Let’s say I have free-text gender data, but some of it is not in English.
library(gendercoder)
library(dplyr)
df
#> # A tibble: 9 × 1
#> gender
#> <chr>
#> 1 male
#> 2 enby
#> 3 womn
#> 4 mlae
#> 5 mann
#> 6 frau
#> 7 femme
#> 8 homme
#> 9 nin
I can create a new dictionary by creating a named vector, where the
names are the raw, uncoded values, and the values are the desired
outputs. This can then be used as the dictionary in the
recode_gender()
function.
new_dictionary <- c(
mann = "man",
frau = "woman",
femme = "woman",
homme = "man",
nin = "man")
df %>%
mutate(recoded_gender = recode_gender(gender,
dictionary = new_dictionary,
retain_unmatched = TRUE))
#> Some results not matched from the dictionary have been filled with the original values.
#> # A tibble: 9 × 2
#> gender recoded_gender
#> <chr> <chr>
#> 1 male male
#> 2 enby enby
#> 3 womn womn
#> 4 mlae mlae
#> 5 mann man
#> 6 frau woman
#> 7 femme woman
#> 8 homme man
#> 9 nin man
However, as you can see using just this new dictionary leaves a number of responses uncoded that the built-in dictionaries could handle. As the dictionaries are just vectors, we can simply concatenate these to use both at the same time.
We can do this in-line…
df %>%
mutate(recoded_gender = recode_gender(gender,
dictionary = c(manylevels_en, new_dictionary),
retain_unmatched = TRUE))
#> # A tibble: 9 × 2
#> gender recoded_gender
#> <chr> <chr>
#> 1 male man
#> 2 enby non-binary
#> 3 womn woman
#> 4 mlae man
#> 5 mann man
#> 6 frau woman
#> 7 femme woman
#> 8 homme man
#> 9 nin man
Or otherwise we can create a new dictionary and call that later, useful if you might want to save an augmented dictionary for later use or for contributing to the package.

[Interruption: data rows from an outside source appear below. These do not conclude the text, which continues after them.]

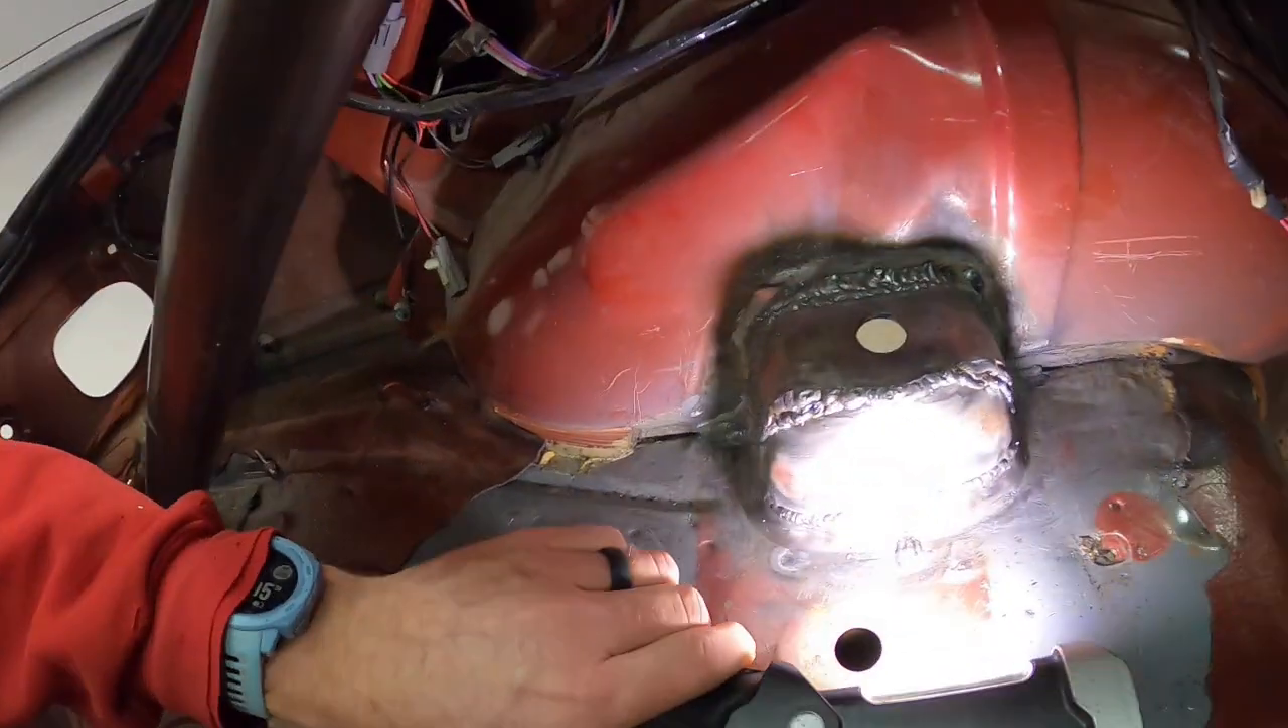So basically every seam all the way around here is all welded up now, up and around the top.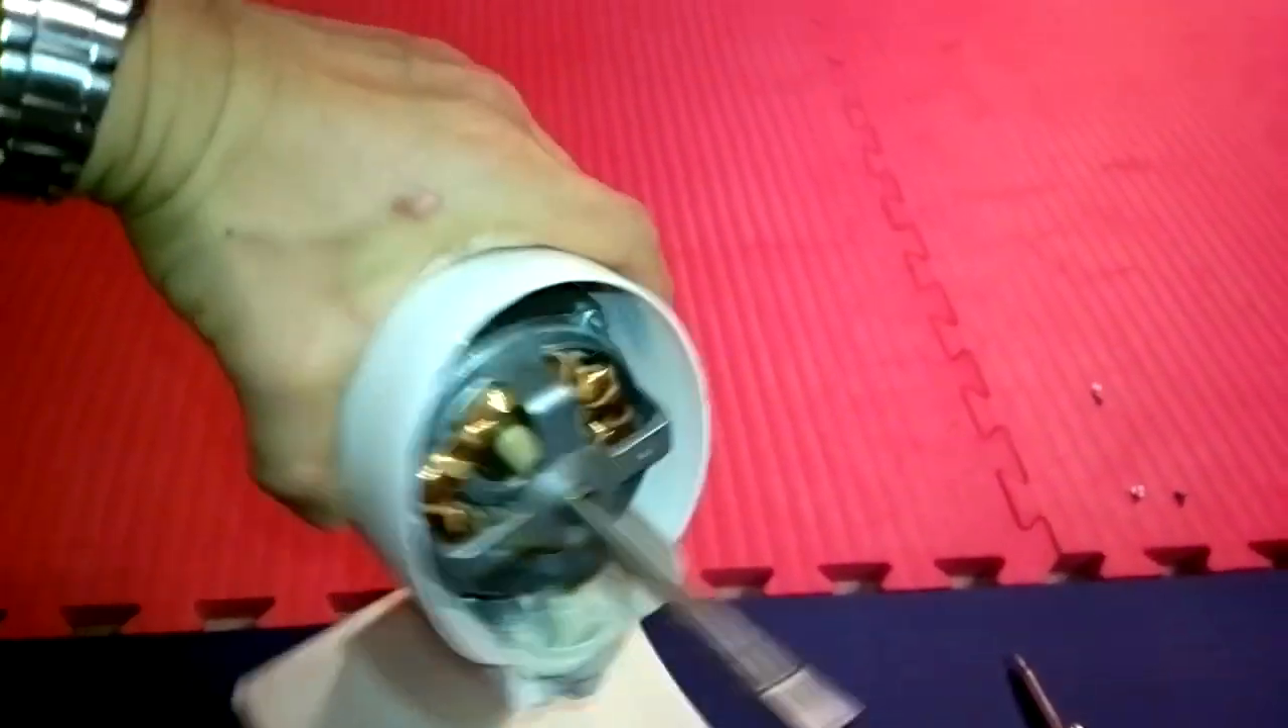So now you can see the fan motor is exposed.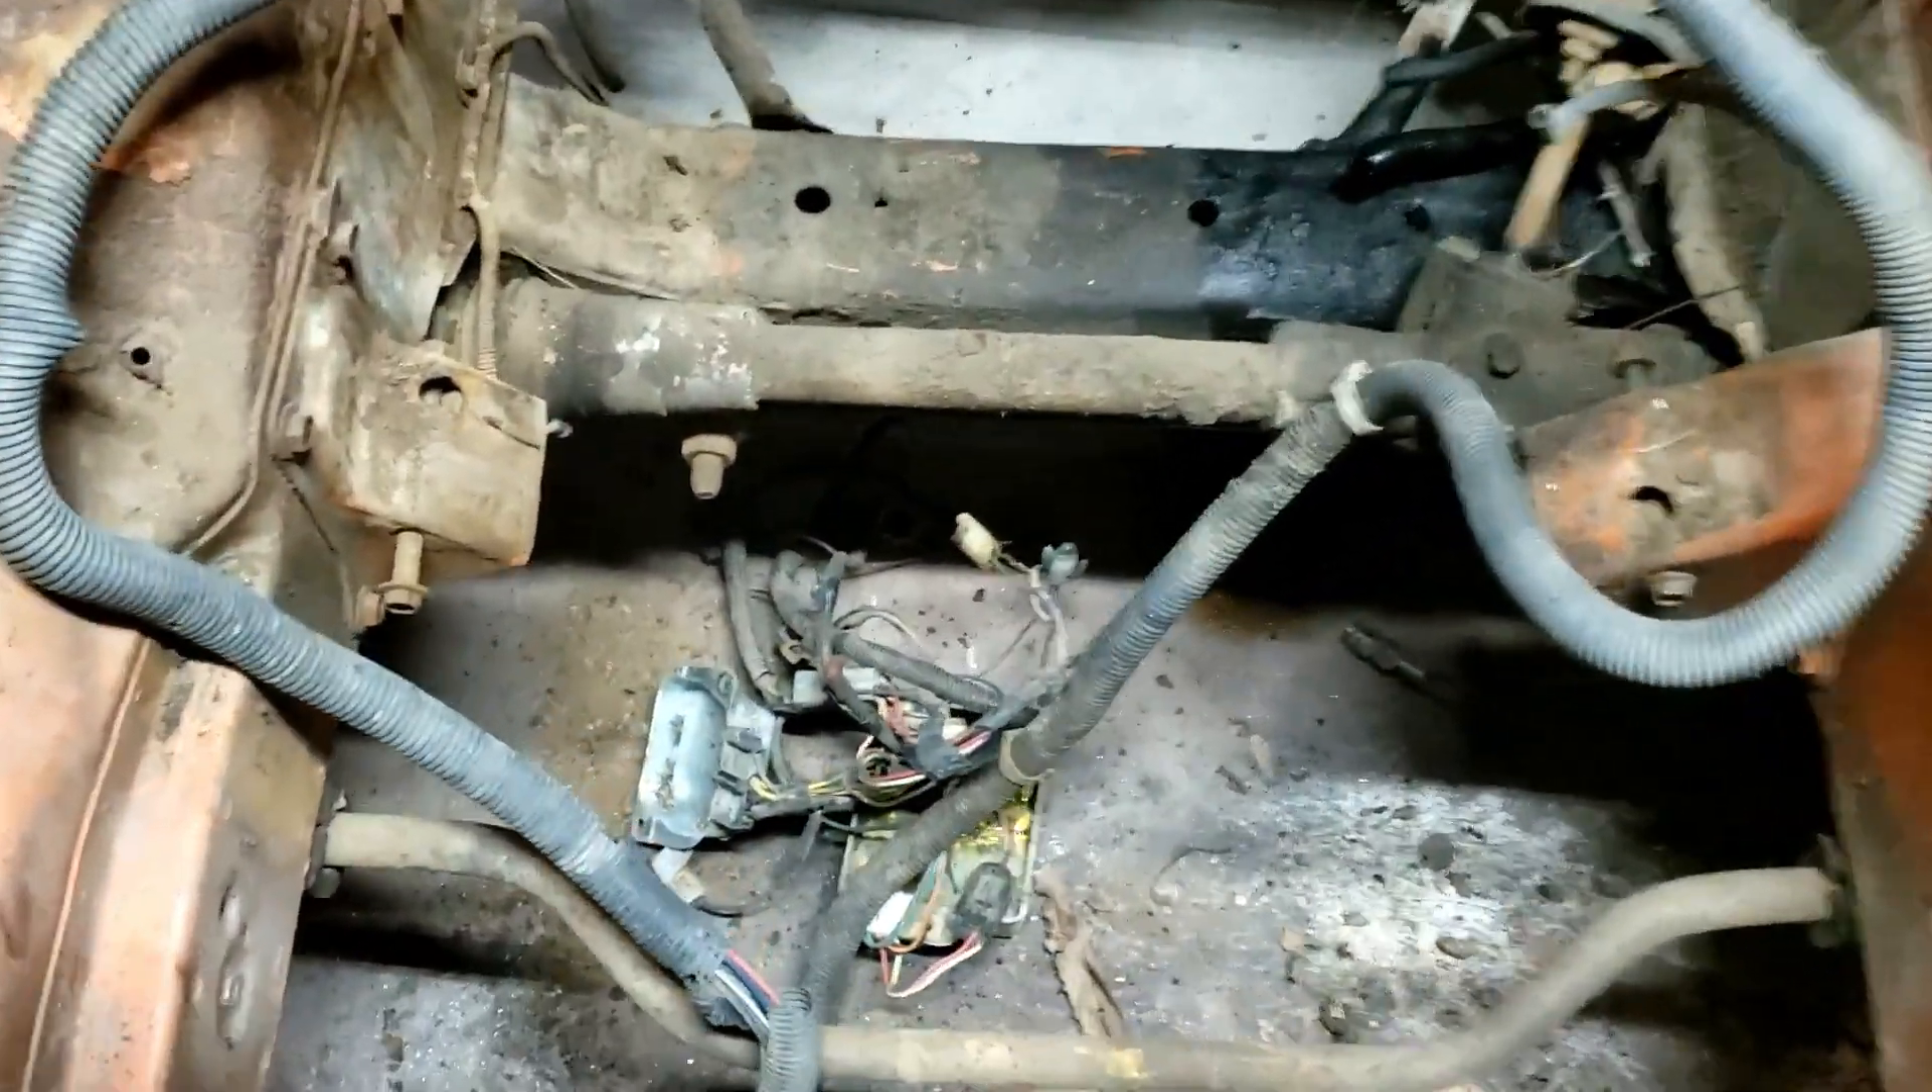Like you saw we got the engine pulled out i've started pulling some of the uh wiring harness out here.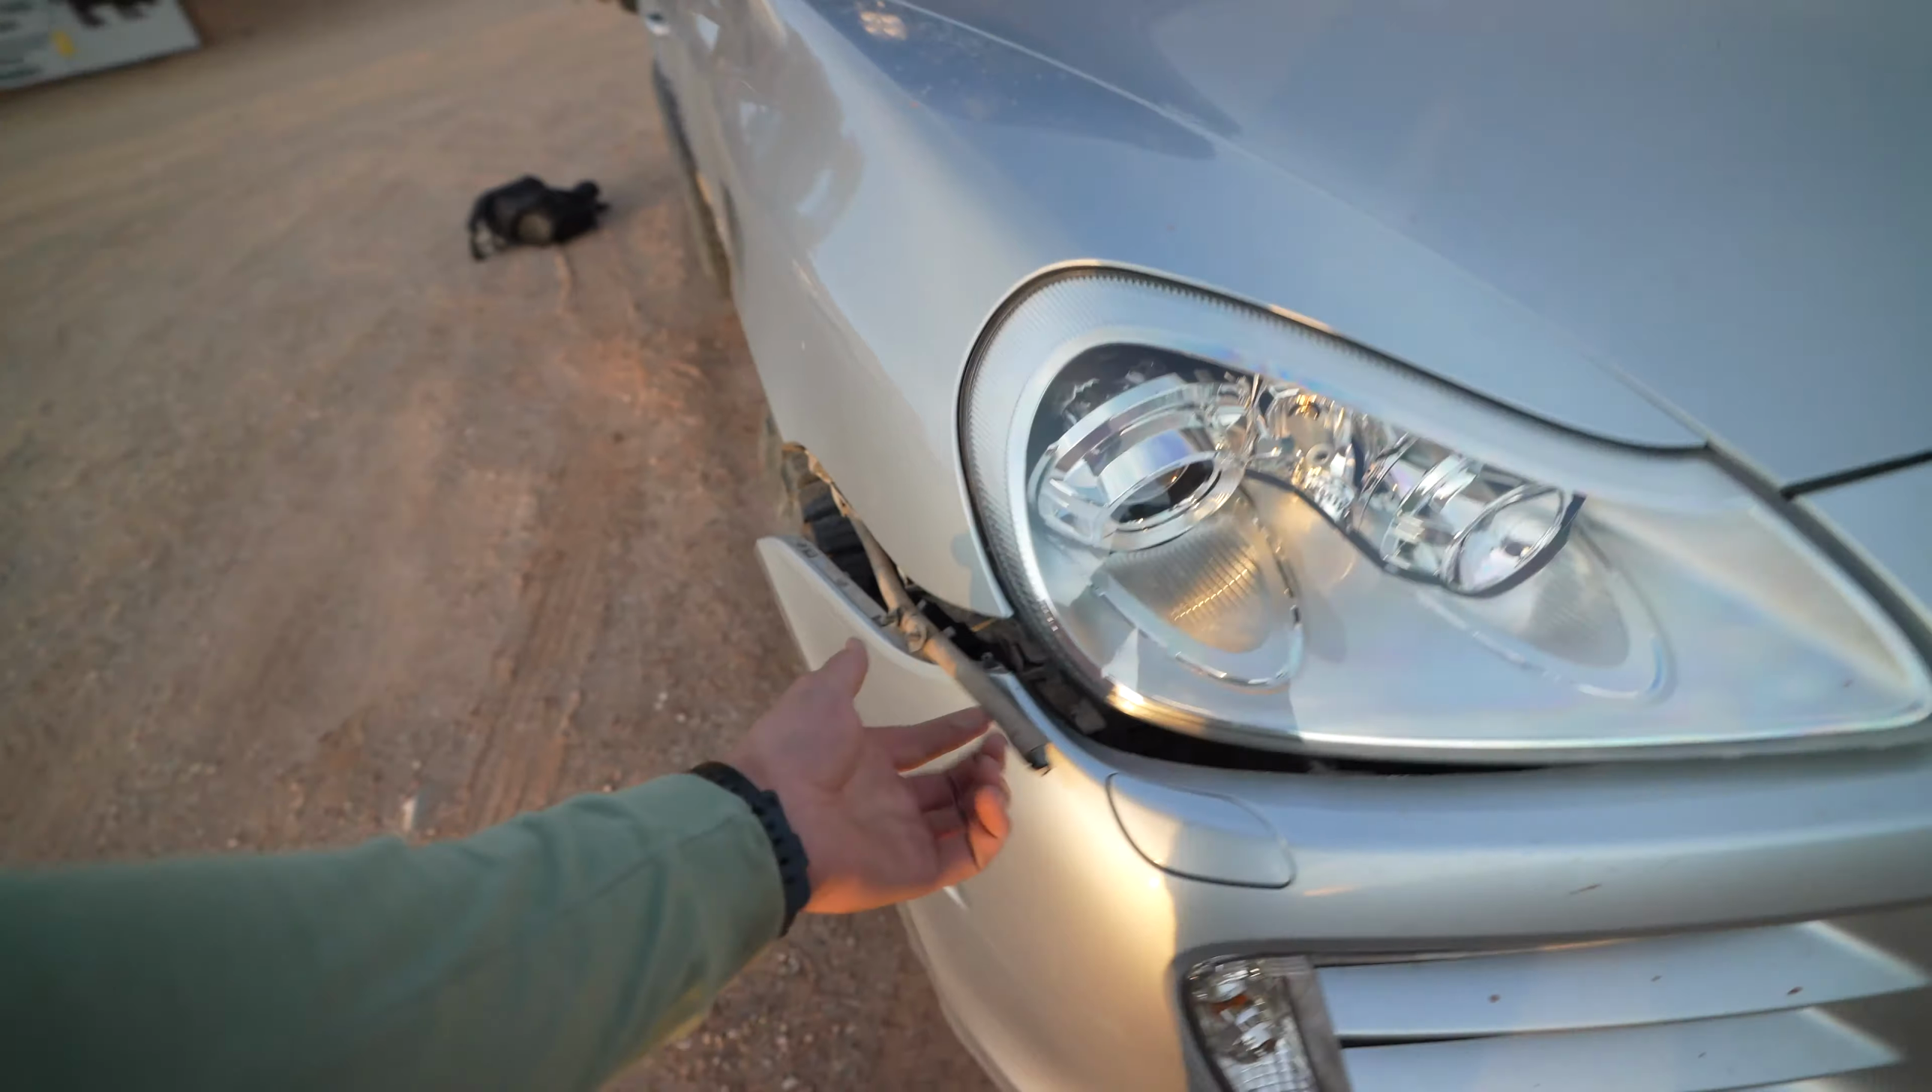So the front bumper is hanging off a lot.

manylevels_plus <- c(manylevels_en, new_dictionary)
df %>%
mutate(recoded_gender = recode_gender(gender,
dictionary = manylevels_plus,
retain_unmatched = TRUE))
#> # A tibble: 9 × 2
#> gender recoded_gender
#> <chr> <chr>
#> 1 male man
#> 2 enby non-binary
#> 3 womn woman
#> 4 mlae man
#> 5 mann man
#> 6 frau woman
#> 7 femme woman
#> 8 homme man
#> 9 nin man
Let’s say you are happy with your manylevels_plus
dictionary and think it should be part of the manylevels_en
dictionary in the package. All you need to do is fork
the gendercoder repo, clone
it to your local device, and then rename your vector and use the
usethis::use_data()
function to overwrite the
manylevels_en
dictionary as shown below.
Once you’ve pushed the changes to your fork, you can make a pull request. Please tell us what you’re adding so we know what to look out for and how to test it.